Wie gut passt Elisabeth Baume-Schneider mit ihrer quirligen Art in das steife Protokoll von Staatsanlässen?

«Sie ist schon lange im politischen Geschäft. Und würden die Parlamentsmitglieder sie nicht für fähig halten, hätten sie sie wohl auch nicht gewählt. Sie muss den Beweis noch erbringen, dass sie ihr Auftreten als Bundesrätin dem jeweiligen Anlass anpassen kann. Aber ich bin überzeugt, das wird ihr gelingen.»

Wie können Bundesrätin Baume-Schneider und Bundesrat Rösti ihre Kommunikation verbessern?

«Ich erteile keine Ratschläge, ich entwickle mit meinen Kunden gemeinsam ihre Kommunikation.
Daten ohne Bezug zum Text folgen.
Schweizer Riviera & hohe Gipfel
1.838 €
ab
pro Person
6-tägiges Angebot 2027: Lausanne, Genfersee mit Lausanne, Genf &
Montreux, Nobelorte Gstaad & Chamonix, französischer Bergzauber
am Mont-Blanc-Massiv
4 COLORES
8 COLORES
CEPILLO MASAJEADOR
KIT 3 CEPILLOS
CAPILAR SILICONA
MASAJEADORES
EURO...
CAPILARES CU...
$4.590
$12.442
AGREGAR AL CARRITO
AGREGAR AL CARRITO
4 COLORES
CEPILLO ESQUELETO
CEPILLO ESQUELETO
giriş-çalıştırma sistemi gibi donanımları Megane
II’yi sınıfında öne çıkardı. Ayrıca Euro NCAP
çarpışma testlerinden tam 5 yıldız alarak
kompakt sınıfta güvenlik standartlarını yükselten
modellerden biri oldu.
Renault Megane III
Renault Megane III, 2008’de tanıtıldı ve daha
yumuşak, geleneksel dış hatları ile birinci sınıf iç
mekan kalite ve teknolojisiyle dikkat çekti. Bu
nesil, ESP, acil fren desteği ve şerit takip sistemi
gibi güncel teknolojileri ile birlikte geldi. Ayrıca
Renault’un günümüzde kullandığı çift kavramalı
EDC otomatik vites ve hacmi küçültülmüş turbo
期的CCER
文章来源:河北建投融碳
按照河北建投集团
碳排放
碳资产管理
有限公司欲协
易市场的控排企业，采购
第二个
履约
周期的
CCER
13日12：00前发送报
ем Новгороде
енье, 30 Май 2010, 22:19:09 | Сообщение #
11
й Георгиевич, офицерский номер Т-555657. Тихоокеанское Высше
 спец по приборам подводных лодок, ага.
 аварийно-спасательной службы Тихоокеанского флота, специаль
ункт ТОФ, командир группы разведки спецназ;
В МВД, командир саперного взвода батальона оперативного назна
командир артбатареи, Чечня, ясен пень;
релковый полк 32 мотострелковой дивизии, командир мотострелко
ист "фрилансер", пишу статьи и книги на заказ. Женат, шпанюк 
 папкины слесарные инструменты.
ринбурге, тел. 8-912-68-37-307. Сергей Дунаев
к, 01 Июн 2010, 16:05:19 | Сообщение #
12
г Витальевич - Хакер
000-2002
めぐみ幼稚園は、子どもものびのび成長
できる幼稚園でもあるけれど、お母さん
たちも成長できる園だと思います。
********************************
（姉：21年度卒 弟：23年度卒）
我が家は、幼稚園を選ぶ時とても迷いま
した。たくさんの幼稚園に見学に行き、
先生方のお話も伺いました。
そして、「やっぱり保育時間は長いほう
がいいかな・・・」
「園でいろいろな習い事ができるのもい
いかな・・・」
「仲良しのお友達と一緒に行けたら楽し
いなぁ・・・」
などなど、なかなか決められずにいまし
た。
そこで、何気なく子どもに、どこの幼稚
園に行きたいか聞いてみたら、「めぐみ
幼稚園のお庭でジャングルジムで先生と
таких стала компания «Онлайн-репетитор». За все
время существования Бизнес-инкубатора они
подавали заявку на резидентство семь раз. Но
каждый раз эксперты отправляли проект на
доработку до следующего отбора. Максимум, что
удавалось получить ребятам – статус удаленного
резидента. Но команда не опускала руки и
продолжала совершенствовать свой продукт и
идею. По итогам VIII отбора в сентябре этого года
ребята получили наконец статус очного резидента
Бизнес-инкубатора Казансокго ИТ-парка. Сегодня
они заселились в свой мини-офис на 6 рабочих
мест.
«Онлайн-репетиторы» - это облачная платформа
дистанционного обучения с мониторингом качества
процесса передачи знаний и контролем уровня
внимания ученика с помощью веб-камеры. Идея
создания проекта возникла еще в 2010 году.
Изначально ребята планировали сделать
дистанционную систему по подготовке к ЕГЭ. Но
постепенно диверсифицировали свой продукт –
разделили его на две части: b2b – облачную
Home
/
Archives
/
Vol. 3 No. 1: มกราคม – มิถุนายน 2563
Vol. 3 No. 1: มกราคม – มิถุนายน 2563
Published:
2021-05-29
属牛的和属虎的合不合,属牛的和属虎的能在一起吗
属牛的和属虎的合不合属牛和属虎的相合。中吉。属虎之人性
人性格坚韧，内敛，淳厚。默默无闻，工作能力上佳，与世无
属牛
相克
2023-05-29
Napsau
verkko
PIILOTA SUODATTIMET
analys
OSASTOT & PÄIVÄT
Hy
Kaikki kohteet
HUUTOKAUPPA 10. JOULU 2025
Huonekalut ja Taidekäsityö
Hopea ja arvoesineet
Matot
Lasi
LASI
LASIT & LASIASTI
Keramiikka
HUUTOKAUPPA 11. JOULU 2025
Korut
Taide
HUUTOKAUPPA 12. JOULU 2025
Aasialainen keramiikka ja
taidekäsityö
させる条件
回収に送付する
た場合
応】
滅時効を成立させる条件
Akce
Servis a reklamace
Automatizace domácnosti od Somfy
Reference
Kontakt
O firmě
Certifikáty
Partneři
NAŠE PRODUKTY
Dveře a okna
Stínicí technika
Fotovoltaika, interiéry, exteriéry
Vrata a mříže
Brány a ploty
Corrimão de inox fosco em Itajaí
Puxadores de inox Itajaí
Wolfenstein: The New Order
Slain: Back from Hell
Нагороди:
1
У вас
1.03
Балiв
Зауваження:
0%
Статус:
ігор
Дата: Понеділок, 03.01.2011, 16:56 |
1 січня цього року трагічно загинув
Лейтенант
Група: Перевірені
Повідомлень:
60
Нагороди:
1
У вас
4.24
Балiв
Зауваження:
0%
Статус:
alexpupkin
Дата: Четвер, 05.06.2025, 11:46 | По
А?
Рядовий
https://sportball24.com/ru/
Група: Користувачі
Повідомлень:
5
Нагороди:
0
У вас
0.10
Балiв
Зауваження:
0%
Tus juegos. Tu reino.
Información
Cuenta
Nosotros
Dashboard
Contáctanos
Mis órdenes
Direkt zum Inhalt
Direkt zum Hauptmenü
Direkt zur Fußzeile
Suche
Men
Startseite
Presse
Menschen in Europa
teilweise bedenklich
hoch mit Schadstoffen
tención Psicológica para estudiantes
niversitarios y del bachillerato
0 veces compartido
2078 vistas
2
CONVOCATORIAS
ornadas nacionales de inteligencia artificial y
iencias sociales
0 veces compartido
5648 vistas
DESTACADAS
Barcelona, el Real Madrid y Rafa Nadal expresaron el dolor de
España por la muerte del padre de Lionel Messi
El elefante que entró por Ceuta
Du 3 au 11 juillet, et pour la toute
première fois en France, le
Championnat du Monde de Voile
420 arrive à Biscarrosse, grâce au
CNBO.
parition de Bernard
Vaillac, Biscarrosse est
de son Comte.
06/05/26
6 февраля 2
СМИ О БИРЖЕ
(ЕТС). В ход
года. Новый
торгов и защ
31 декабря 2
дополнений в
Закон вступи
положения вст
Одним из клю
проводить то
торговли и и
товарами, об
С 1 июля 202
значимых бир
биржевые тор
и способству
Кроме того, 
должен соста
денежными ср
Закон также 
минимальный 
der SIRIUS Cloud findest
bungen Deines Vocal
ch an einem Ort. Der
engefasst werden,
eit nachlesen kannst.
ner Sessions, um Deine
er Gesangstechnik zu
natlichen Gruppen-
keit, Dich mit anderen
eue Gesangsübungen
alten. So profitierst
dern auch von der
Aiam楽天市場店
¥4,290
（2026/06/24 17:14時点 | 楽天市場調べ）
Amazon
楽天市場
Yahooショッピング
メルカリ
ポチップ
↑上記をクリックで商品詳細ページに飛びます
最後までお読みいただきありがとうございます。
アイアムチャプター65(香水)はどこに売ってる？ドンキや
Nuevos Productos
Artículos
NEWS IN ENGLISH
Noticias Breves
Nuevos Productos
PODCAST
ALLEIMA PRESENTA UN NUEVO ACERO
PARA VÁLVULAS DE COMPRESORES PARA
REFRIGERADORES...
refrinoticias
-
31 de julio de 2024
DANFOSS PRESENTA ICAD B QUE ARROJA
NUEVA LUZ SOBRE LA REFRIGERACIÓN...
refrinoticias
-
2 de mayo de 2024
Aber ich kann sagen, was gute Kommunikation eines Bundesrats ausmacht: Es geht darum, in der Kommunikation authentisch zu bleiben und gleichzeitig der Rolle gerecht zu werden, Orientierung zu geben und Zuversicht zu vermitteln. Bundesrätinnen und Bundesräte sollten trotz aller Unterschiede zwischen ihnen eine gemeinsame Sicht vermitteln. Die Konkordanz sollte sich in der Kommunikation wiederfinden. Trotz unterschiedlicher politischer Herkunft.»